The solution from How do I store a variable of type `impl Trait` in a struct? suggests creating a Future
trait object. Doing that in my real code generates an error that the type is not Send
, but the only difference between the working and non working version is the presence or absence of the cast to dyn Future
.
Why does the compiler see these as different and how do I resolve the problem?

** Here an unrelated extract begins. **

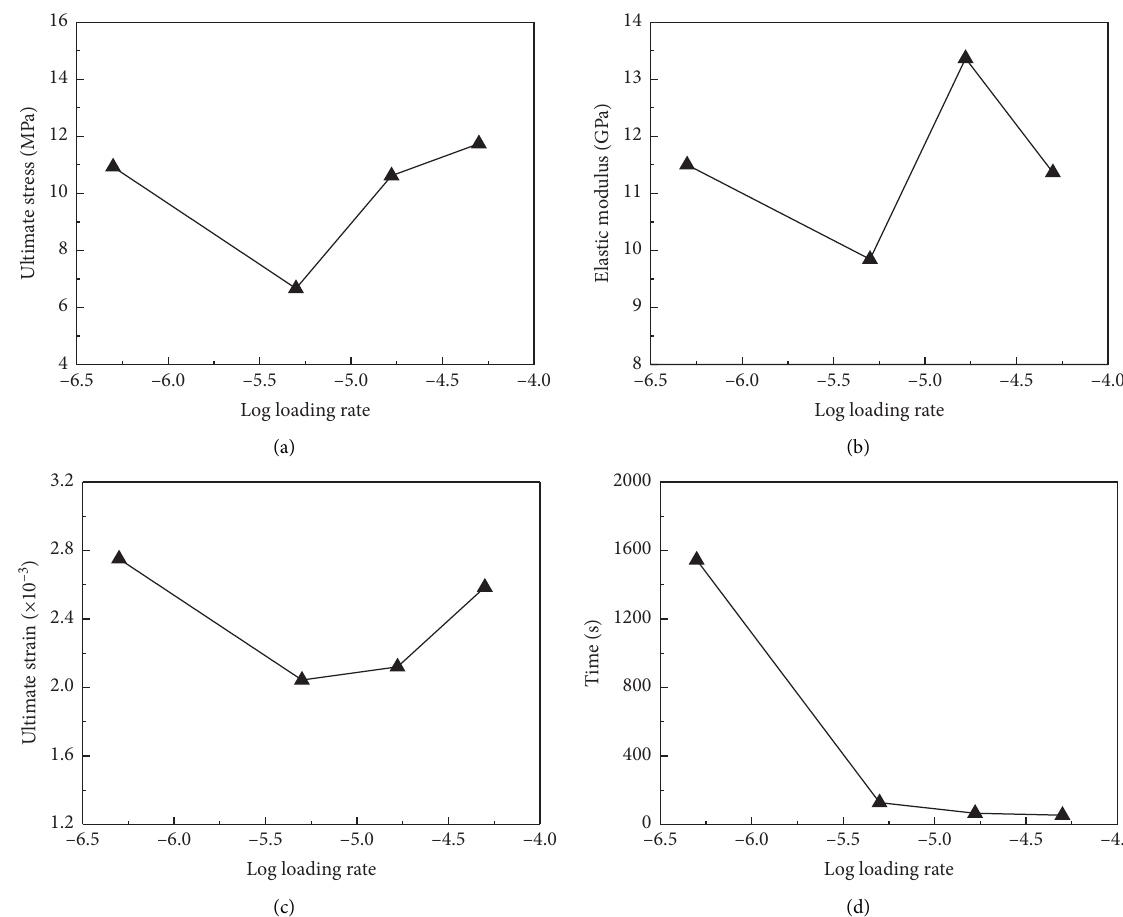
Figure 5: Mechanical characteristic curves under different loading rates: (a) the relationship between ultimate stress and loading rate; (b) the relationship between elastic modulus and loading rate; (c) the relationship between ultimate strain and loading rate; (d) the relationship between time and loading rate.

Here's a simplified version of the problem:
use std::future::Future;
fn uses_impl_trait() -> impl Future<Output = i32> {
async { 42 }
}
fn uses_trait_object() -> Box<dyn Future<Output = i32>> {
Box::new(async { 42 })
}
fn requires_send<T: Send>(_: T) {}
fn example() {
requires_send(uses_impl_trait()); // Works
requires_send(uses_trait_object()); // Fails
}
error[E0277]: `dyn std::future::Future<Output = i32>` cannot be sent between threads safely
--> src/lib.rs:15:19
|
11 | fn requires_send<T: Send>(_: T) {}
| ------------- ---- required by this bound in `requires_send`
...
15 | requires_send(uses_trait_object());
| ^^^^^^^^^^^^^^^^^^^ `dyn std::future::Future<Output = i32>` cannot be sent between threads safely
|
= help: the trait `std::marker::Send` is not implemented for `dyn std::future::Future<Output = i32>`
= note: required because of the requirements on the impl of `std::marker::Send` for `std::ptr::Unique<dyn std::future::Future<Output = i32>>`
= note: required because it appears within the type `std::boxed::Box<dyn std::future::Future<Output = i32>>`
From Sending trait objects between threads in Rust, I already know that I can change the trait object to Box<dyn Future<Output = i32> + Send>
, but why does this difference exist?